Regarding the Sonrgy business model, like most start-ups nowadays, the company outsources as much as possible. However, it performs its own formulation testing and manufacturing — encapsulating the medicine into the nanocarriers — in its lab in Sorrento Valley, a tech/biotech hub in San Diego. And of course drug delivery companies like Sonrgy are natural partners for companies that own or discover new drugs. Sonrgy collaborates with Histogen, Inc., a biopharmaceutical company developing novel agents, to investigate the delivery of Histogen’s proprietary agents using Sonrgy technology. In this type of relationship, Sonrgy and its nanocarrier platform can enhance the performance of the agents, as well as potentially find ways of extending patent protection. And, as you would expect, Sonrgy is also working closely with a leading ultrasound device manufacturer to help develop and combine technologies. This provides Sonrgy the opportunity to test its material with an ultrasound system and interface already widely available at medical centers.

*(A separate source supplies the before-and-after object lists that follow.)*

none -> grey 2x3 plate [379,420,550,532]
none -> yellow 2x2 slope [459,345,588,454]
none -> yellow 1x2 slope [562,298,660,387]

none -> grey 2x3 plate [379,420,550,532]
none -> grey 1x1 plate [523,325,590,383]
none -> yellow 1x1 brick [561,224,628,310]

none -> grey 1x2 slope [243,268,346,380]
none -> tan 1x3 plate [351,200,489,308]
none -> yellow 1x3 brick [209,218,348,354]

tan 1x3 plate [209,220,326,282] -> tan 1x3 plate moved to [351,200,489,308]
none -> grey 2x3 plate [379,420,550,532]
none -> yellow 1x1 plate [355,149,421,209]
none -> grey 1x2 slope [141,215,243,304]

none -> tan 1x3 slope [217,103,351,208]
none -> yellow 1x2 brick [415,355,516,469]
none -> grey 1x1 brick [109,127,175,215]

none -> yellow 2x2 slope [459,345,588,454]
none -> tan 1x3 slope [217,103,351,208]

“For a long time people didn’t recognize the opportunity to precisely control the release of drugs externally,” says Benchimol. Those that did encountered challenges, including “a struggle to create a nanocarrier that remains stable long enough to hold onto its drug until it reaches the tumor location.” Benchimol believes his is the first technology to overcome this hurdle and also maintain all the necessary pharmacological properties proven necessary for a new drug. “It’s this combination of properties that sets us apart,” he says.

When I ask Benchimol about the promise of ADCs, his reply is similar to that of Laurent Levy, CEO of the Parisbased, oncology-focused nanomedicine company Nanobiotix, in the earlier article on nanomedicine I mentioned above. Their opinion is that nanotechnology will enhance the ADC platform. “ADCs are an exciting area; there have been successes, and there are more to come,” says Benchimol. “However, ADCs typically target specific subpopulations of patients who express a receptor to the antibody that they’re using to target. Basically, within a given indication, the products are limited to addressing those specific patients.” The nanotechnology Sonrgy is developing is not dependent on a patient falling into these specific subcategories. “As long as we have detected the tumor and know where it is, we can point the ultrasound at it and deliver more drug independent of what proteins the cells may express on their surface.”

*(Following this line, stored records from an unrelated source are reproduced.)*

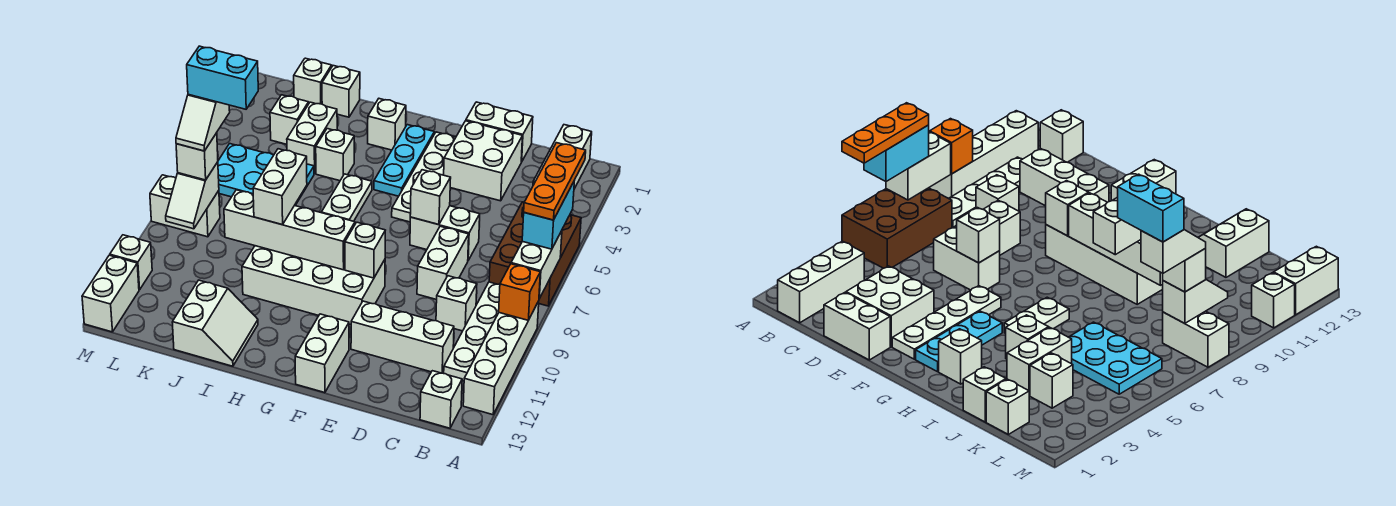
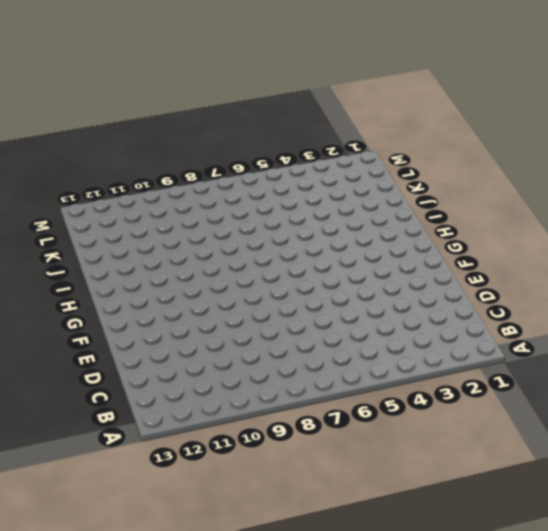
none -> brown 2x3 brick [489,202,581,306]
none -> white 1x4 brick [463,301,539,415]
none -> white 1x3 brick [533,125,592,189]
none -> white 1x4 plate [444,282,500,381]

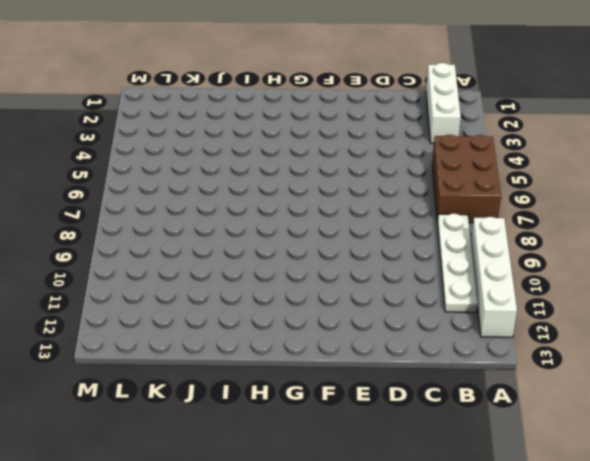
none -> white 1x1 brick [420,371,462,428]
none -> white 1x1 brick [436,276,477,331]
none -> white 1x3 brick [351,301,454,373]
none -> white 1x2 brick [466,102,533,162]

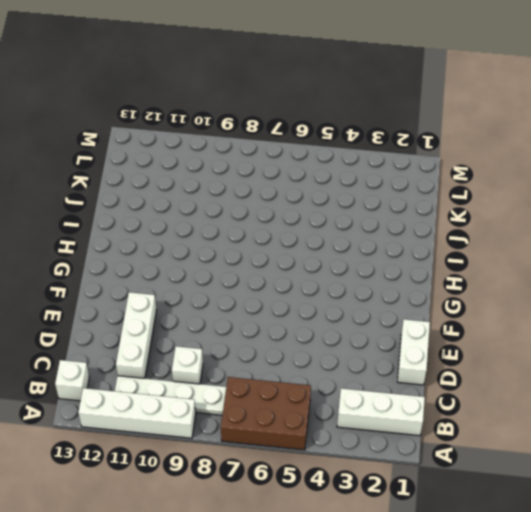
none -> white 2x2 brick [444,121,522,201]
none -> white 1x2 brick [410,206,480,260]
none -> white 1x2 brick [417,226,469,300]
none -> white 1x4 plate [392,132,456,222]

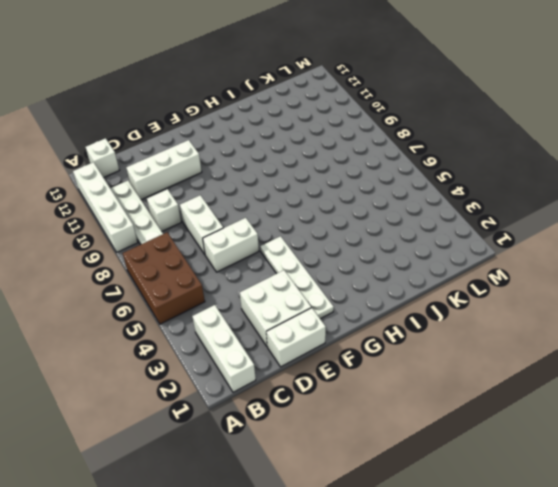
none -> white 2x4 brick [242,246,385,324]
none -> white 1x2 brick [295,314,349,393]
none -> cyan 1x3 plate [374,125,434,196]
none -> white 1x1 brick [368,99,406,150]

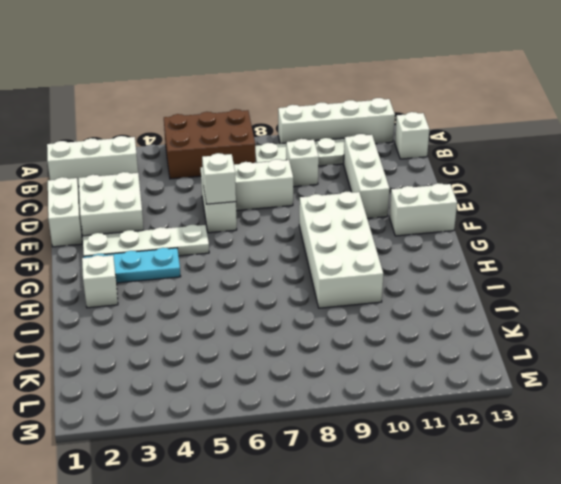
none -> white 1x2 plate [321,174,372,221]
none -> white 1x1 brick [316,129,354,181]
none -> white 2x2 slope [172,280,258,366]
none -> white 1x1 brick [322,66,360,117]

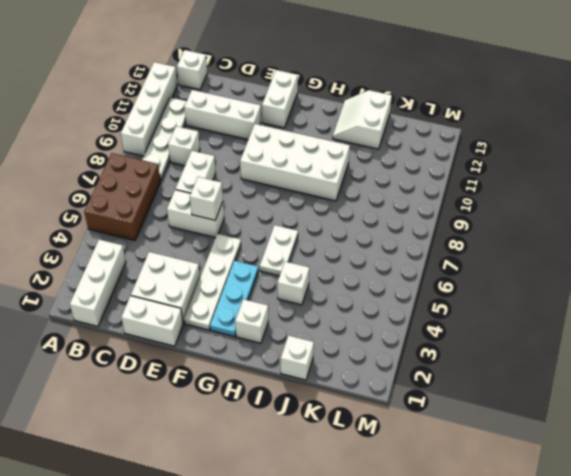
none -> white 1x2 brick [287,102,337,174]
none -> cyan 2x3 plate [218,144,314,205]
none -> white 1x1 brick [294,58,332,104]
none -> white 1x1 brick [270,95,309,144]

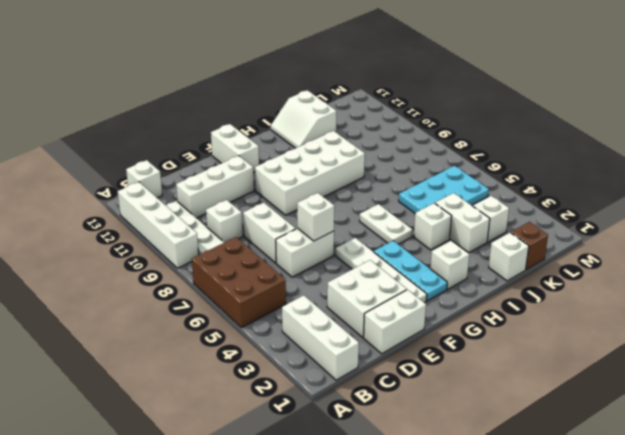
brown 1x1 brick [511,222,548,270] -> white 1x1 brick [294,58,332,104]
none -> white 1x2 brick [150,175,220,237]
none -> white 1x1 brick [110,235,152,290]
none -> white 1x2 brick [82,255,139,332]
none -> white 1x2 brick [511,231,562,299]

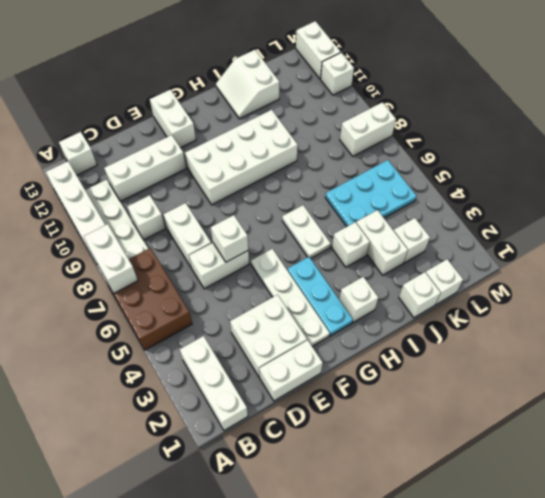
none -> orange 1x1 brick [499,264,540,320]
none -> white 1x1 brick [345,222,385,278]
none -> white 1x4 brick [224,190,355,270]
none -> white 1x2 slope [166,162,219,229]

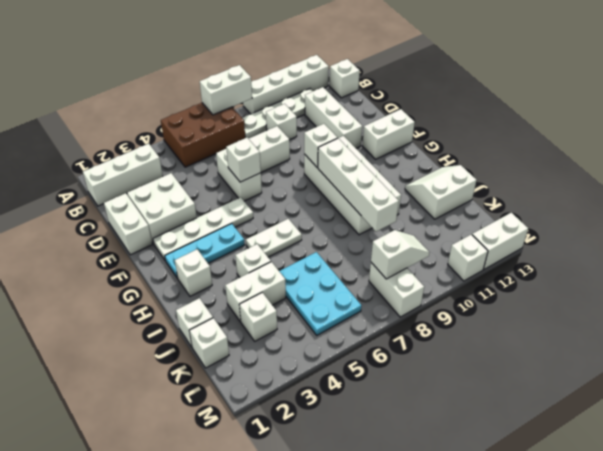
none -> orange 1x1 brick [499,264,540,320]
none -> cyan 1x2 brick [522,182,574,249]
none -> white 1x2 brick [253,149,307,225]
none -> white 1x1 brick [176,133,218,180]

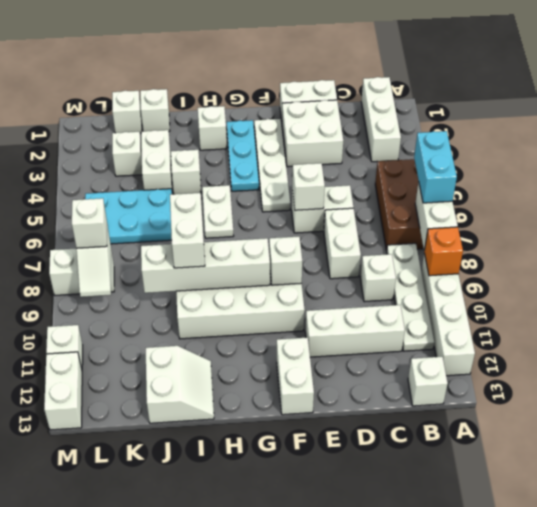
none -> orange 1x3 plate [524,143,586,220]
none -> white 1x2 slope [176,94,230,151]
none -> cyan 1x2 brick [187,46,258,109]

A BIOTECH BY ANY OTHER NAME
Interestingly, Sonrgy calls itself a “preclinical biotechnology company” on its website. I ask Benchimol if that is more to avoid getting caught up in some of the pre-existing attitudes we mention above, and/or due to a lingering lack of larger recognition of nano as an important player in medicine. (How kind of me to provide him two negative choices.)

“Not really either,” he says. “We have no problem calling ourselves a nanomedicine company. In fact, more to the point, I think nano is clearly becoming a subset of the greater biotechnology industry. So in that regard, yes, we are trying to make ourselves understandable to the broadest audience.”

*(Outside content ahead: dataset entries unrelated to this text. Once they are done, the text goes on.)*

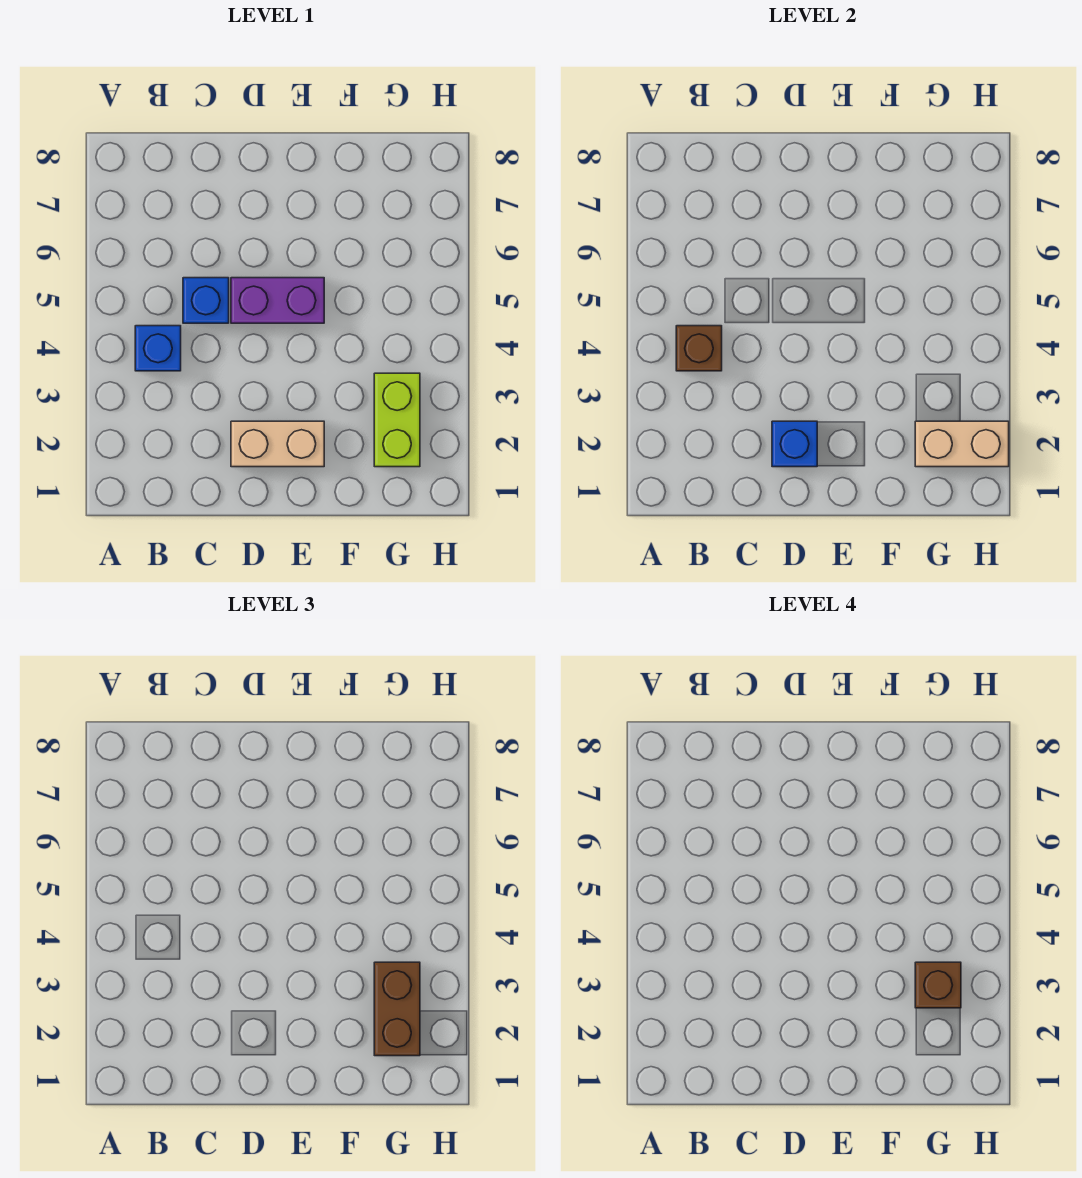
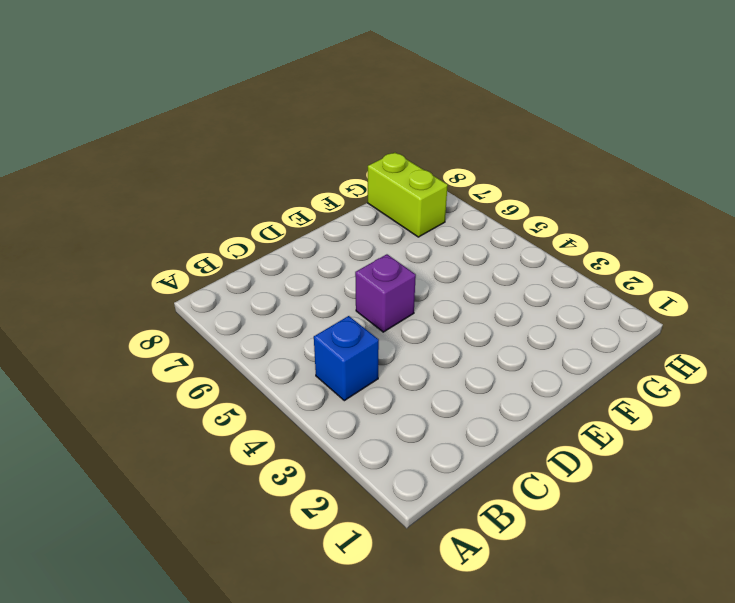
purple 1x1 brick [355,254,416,332] -> purple 1x2 brick [231,278,324,323]
lime 1x2 brick [368,153,448,237] -> lime 1x2 brick moved to [374,373,420,467]
none -> blue 1x1 brick [183,278,229,323]
none -> tan 1x2 brick [231,421,324,467]

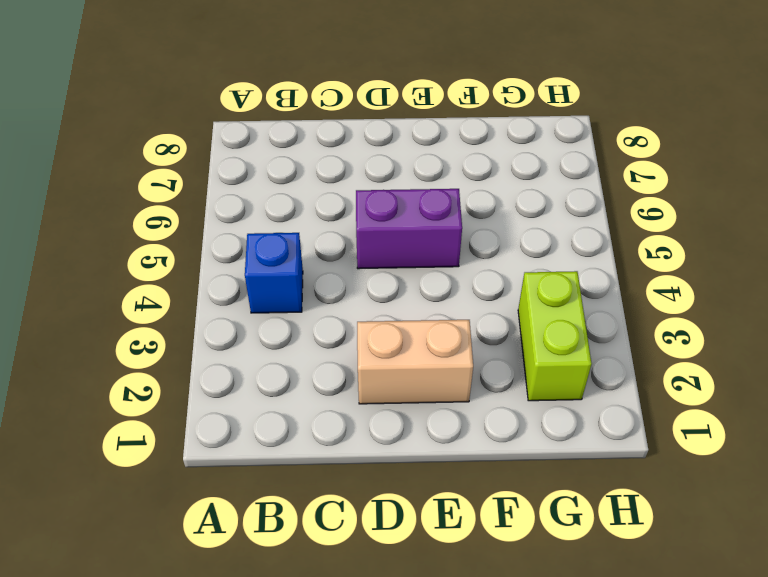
none -> blue 1x1 brick [183,278,229,323]
none -> brown 1x1 brick [676,326,722,371]

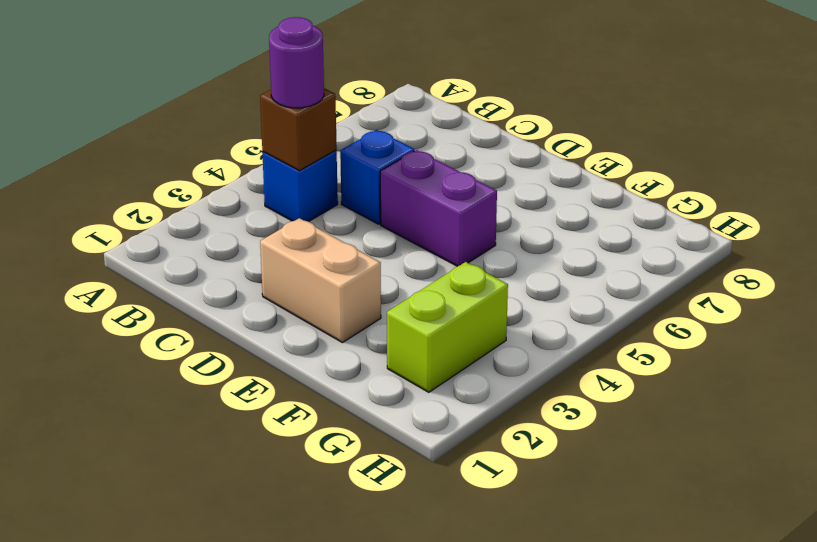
purple 1x1 round brick [269,17,324,108] -> none
none -> blue 1x1 brick [772,421,817,467]
none -> tan 1x2 brick [915,421,1009,467]

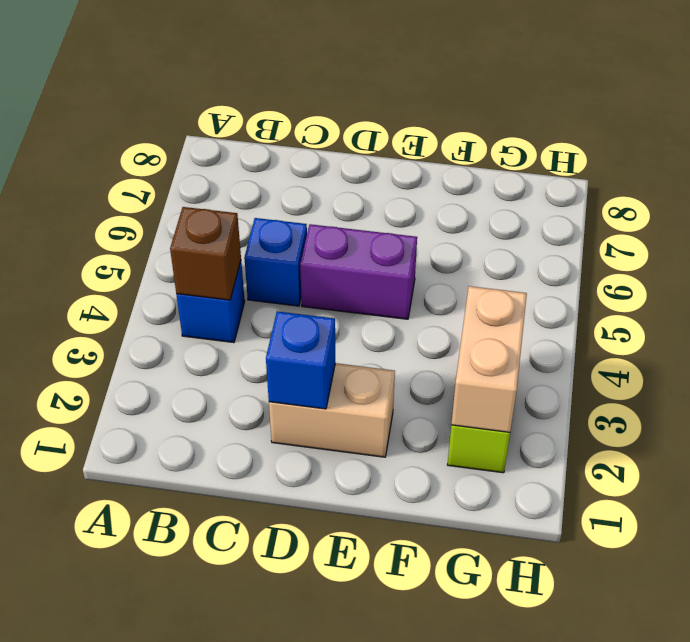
tan 1x2 brick [451,286,527,432] -> tan 1x2 brick turned to [915,421,1009,467]
none -> brown 1x2 brick [374,962,420,1056]
none -> brown 1x1 brick [915,962,961,1008]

Sounds like a good strategy: Become one with the (perceived) opponent. Define yourself — correctly — as part of the solution to bring more and improved drugs and outcomes to patients. While I’m not qualified to know if this is an orthogonal application, it sure is another leveraging technique. And at the very beginning of this article we said Benchimol doesn’t yet feel like a competitor to “conventional medicine.” But if Sonrgy, and other nanomedicine companies on the rise, are successful, commercialization will have them going after some of the same markets as biotechs and pharma companies. In the spirit of this type of competition, and for the advancement of human health, let’s hope they get the recognition they deserve and are ultimately successful in their pursuit of nanomedicine.